I don't know about anyone else, but I shrieked with mad, geeky laughter when I found out that there would be a fourth season of "The I.T. Crowd."
And once the Britcom geekfest gets going again, it's almost like it was never gone (the familiar cluttered office, the rampant technonerdery, the idiotic plans of the crazy boss). The first episode is a little bland at times, but the five that follow are absolute, sheer brilliance -- plenty of surreal situations, great acting, and general weirdness.
Hoping to get new job opportunities, Jen applies to be the new Entertainment Manager... only to discover that it means being Douglas' "Fredo" (ie getting hooker and strippers for his business buddies). Her best bet is to unload the visiting guys on Moss and Roy, but can a RPG game possibly save the day? This episode was a little on the limp side, especially since so much of it focused on Roy deteriorating after a bad breakup.

▶ _Required work_
1. From the review of "The I.T. Crowd" above, list the familiar features the reviewer gives in parentheses as signs that the show feels like it was never gone.
2. Answer these questions using the review of "The I.T. Crowd" above:
(a) How many episodes does the reviewer say follow the first one?
(b) What job does Jen apply for?
(c) What did so much of the limp episode focus on?
3. Copy the passage of the review of "The I.T. Crowd" starting at "And once the" and ending at "a bad breakup.".

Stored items
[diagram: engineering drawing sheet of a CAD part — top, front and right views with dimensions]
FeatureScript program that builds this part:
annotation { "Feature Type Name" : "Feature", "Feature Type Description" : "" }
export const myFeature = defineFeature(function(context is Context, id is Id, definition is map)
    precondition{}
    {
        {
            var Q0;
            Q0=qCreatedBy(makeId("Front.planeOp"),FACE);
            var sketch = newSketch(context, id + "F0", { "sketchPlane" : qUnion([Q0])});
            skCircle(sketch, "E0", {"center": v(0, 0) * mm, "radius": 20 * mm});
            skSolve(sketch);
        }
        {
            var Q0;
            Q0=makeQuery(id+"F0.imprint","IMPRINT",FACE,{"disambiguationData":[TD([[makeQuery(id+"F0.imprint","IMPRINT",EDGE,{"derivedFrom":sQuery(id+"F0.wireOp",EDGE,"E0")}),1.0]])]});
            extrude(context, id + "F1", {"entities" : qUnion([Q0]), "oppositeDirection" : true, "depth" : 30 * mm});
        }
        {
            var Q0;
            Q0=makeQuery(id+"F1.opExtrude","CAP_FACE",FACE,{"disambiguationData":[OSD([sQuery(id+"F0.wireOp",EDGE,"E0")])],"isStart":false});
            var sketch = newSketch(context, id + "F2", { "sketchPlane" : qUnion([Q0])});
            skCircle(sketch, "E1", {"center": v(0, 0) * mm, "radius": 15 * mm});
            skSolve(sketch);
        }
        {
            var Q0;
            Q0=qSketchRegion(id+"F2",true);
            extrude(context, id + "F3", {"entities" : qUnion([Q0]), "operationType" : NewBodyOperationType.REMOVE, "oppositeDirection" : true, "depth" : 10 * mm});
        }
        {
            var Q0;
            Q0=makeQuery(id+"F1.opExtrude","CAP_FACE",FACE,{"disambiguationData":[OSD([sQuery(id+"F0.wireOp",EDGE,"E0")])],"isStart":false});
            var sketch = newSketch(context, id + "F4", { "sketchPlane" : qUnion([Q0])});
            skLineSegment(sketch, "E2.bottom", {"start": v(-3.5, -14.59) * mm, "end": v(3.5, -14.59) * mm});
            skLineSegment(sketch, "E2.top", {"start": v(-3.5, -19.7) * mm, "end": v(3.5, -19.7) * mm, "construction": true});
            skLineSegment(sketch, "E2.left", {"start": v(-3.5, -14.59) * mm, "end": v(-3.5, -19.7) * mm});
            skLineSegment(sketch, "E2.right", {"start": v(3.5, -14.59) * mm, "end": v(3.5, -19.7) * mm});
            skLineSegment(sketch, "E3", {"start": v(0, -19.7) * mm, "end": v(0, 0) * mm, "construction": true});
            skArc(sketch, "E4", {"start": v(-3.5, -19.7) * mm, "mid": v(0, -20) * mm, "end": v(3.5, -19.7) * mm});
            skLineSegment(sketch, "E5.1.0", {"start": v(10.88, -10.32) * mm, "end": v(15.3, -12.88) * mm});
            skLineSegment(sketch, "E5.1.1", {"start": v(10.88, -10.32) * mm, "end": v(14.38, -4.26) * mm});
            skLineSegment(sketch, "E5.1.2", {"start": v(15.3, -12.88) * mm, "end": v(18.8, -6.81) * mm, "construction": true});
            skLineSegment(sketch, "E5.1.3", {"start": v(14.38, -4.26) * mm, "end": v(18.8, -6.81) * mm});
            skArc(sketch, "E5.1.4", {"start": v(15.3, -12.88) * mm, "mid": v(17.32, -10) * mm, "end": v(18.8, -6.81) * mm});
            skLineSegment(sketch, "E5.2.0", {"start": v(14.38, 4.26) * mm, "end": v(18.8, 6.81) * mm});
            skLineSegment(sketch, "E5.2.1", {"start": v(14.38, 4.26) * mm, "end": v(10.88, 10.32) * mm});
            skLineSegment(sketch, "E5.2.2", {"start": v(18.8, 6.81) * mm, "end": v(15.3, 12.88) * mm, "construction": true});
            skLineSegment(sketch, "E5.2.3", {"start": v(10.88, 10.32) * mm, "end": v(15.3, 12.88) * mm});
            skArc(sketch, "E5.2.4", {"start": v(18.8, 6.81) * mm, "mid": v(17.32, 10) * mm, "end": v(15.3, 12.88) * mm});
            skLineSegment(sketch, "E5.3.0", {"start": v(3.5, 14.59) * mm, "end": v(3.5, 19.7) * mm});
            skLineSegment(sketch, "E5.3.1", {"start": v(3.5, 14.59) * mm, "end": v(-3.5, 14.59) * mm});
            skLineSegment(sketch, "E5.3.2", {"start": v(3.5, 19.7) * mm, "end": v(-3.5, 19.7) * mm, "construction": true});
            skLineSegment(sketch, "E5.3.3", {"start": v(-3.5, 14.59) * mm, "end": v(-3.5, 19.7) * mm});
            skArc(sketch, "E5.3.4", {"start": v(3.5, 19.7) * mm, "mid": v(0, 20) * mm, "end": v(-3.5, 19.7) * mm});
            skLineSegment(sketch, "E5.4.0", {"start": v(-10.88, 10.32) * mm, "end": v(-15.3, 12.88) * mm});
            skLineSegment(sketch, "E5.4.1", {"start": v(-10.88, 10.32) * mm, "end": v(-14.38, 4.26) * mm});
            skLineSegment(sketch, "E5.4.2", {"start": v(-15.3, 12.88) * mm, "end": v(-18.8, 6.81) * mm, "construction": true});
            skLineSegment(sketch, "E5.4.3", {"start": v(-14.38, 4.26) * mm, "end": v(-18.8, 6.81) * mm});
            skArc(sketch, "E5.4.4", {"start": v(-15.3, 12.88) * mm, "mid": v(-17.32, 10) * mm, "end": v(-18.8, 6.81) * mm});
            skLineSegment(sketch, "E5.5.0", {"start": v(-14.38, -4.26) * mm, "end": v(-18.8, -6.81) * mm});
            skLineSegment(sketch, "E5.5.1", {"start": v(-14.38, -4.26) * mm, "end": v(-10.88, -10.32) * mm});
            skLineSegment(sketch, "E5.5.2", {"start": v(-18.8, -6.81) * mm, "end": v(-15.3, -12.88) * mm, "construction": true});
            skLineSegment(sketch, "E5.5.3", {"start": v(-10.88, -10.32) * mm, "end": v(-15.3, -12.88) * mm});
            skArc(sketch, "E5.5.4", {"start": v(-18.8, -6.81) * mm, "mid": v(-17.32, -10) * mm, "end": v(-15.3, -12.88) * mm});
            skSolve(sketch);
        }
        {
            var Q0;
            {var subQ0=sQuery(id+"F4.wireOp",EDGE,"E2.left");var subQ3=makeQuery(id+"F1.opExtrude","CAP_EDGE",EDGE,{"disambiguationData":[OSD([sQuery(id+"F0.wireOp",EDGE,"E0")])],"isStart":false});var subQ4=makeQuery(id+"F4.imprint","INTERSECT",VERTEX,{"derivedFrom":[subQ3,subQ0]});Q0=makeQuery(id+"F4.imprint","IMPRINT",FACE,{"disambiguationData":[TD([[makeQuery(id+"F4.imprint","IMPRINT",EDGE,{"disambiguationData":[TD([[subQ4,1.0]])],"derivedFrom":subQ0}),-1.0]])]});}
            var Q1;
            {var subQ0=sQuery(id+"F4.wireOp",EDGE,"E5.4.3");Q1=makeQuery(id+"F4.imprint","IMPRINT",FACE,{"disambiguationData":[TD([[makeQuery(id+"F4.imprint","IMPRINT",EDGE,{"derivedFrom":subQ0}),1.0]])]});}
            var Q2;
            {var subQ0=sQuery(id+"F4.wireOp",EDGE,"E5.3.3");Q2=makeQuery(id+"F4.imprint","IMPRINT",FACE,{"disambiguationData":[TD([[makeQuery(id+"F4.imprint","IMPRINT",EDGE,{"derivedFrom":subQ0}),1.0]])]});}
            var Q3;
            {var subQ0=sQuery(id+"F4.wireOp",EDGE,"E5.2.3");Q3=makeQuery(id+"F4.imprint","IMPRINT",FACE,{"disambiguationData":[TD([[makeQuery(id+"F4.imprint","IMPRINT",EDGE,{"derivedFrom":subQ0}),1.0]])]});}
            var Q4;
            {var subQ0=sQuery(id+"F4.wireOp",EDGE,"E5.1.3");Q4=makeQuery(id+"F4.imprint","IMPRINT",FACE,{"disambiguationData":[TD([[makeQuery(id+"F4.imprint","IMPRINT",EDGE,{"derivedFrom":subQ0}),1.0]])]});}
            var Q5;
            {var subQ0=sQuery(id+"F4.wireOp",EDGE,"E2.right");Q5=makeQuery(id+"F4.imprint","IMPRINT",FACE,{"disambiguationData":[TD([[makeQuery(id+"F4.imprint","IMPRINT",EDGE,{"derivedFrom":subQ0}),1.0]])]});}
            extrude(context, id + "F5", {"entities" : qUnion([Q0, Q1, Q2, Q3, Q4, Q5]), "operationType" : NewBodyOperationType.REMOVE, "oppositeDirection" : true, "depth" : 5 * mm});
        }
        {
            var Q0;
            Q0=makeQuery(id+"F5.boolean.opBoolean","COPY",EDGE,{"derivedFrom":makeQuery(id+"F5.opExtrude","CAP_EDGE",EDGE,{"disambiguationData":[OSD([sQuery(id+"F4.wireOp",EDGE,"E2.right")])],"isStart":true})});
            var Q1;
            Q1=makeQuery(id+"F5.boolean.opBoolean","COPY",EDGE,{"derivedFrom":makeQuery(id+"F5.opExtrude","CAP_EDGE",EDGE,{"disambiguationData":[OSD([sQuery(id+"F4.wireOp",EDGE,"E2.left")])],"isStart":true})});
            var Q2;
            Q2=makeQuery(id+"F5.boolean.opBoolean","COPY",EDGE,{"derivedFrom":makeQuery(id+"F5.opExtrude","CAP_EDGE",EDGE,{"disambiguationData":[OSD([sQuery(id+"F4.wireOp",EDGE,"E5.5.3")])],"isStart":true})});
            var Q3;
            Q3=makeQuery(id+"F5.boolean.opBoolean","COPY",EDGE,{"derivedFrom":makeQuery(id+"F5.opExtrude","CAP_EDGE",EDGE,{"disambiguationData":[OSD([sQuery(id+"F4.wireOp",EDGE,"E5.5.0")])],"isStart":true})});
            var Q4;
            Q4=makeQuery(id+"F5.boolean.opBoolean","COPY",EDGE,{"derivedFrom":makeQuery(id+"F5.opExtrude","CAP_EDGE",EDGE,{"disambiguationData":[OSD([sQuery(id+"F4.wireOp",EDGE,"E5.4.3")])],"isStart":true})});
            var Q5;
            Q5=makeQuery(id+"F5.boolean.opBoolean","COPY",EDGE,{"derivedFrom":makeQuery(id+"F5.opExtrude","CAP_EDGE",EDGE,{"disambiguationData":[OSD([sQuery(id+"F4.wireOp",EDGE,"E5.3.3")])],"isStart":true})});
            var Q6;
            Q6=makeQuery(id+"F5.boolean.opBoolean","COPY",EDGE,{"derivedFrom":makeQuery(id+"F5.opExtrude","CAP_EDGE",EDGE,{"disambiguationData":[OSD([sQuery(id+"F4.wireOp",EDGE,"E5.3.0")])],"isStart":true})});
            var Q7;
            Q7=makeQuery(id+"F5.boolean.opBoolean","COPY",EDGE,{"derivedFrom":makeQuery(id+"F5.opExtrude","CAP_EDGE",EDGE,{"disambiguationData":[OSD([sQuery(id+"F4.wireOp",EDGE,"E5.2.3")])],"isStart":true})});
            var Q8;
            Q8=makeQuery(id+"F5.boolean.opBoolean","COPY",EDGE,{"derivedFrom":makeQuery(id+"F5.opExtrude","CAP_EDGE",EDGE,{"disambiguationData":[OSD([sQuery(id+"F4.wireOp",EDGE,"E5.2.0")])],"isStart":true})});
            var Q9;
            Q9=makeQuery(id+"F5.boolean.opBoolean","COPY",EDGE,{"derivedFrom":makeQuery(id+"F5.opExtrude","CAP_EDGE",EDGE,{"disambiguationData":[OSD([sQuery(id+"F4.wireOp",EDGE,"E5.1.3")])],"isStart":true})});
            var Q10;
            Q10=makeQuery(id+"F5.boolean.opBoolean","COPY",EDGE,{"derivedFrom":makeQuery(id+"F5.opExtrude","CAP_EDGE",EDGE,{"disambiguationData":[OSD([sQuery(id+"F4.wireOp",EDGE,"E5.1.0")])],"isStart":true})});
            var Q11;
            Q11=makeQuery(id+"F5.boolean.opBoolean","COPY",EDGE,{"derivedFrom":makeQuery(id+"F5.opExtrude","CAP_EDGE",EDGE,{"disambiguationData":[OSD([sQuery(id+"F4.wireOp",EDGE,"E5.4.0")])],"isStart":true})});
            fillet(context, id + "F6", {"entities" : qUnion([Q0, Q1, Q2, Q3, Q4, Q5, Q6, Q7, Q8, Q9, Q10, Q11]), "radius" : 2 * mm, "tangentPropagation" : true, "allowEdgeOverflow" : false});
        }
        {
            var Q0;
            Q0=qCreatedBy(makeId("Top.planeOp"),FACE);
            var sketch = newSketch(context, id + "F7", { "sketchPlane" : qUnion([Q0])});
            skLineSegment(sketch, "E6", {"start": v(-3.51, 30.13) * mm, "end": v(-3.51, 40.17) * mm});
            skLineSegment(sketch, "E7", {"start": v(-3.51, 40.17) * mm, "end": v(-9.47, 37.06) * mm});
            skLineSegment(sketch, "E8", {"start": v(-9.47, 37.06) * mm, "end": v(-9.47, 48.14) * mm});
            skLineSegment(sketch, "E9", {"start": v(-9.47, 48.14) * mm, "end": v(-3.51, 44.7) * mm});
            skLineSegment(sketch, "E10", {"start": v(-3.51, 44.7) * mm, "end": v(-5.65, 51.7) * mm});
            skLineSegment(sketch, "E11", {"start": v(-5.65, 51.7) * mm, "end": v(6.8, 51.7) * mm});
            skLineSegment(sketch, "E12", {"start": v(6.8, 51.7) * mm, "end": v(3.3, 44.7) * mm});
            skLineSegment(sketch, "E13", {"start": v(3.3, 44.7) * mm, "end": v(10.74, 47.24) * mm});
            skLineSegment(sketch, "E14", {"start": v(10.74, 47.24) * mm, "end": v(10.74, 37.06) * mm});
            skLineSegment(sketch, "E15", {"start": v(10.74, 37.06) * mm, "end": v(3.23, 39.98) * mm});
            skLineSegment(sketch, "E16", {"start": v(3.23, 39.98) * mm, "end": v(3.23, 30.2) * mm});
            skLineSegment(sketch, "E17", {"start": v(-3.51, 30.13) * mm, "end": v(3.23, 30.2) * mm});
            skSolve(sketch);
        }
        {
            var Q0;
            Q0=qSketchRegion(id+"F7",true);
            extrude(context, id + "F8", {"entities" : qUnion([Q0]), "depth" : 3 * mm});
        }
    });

▶ _Answers by item_
1.
- the familiar cluttered office
- the rampant technonerdery
- the idiotic plans of the crazy boss

2.
(a) Five.
(b) Entertainment Manager.
(c) Roy deteriorating after a bad breakup.

3.
And once the Britcom geekfest gets going again, it's almost like it was never gone (the familiar cluttered office, the rampant technonerdery, the idiotic plans of the crazy boss). The first episode is a little bland at times, but the five that follow are absolute, sheer brilliance -- plenty of surreal situations, great acting, and general weirdness.
Hoping to get new job opportunities, Jen applies to be the new Entertainment Manager... only to discover that it means being Douglas' "Fredo" (ie getting hooker and strippers for his business buddies). Her best bet is to unload the visiting guys on Moss and Roy, but can a RPG game possibly save the day? This episode was a little on the limp side, especially since so much of it focused on Roy deteriorating after a bad breakup.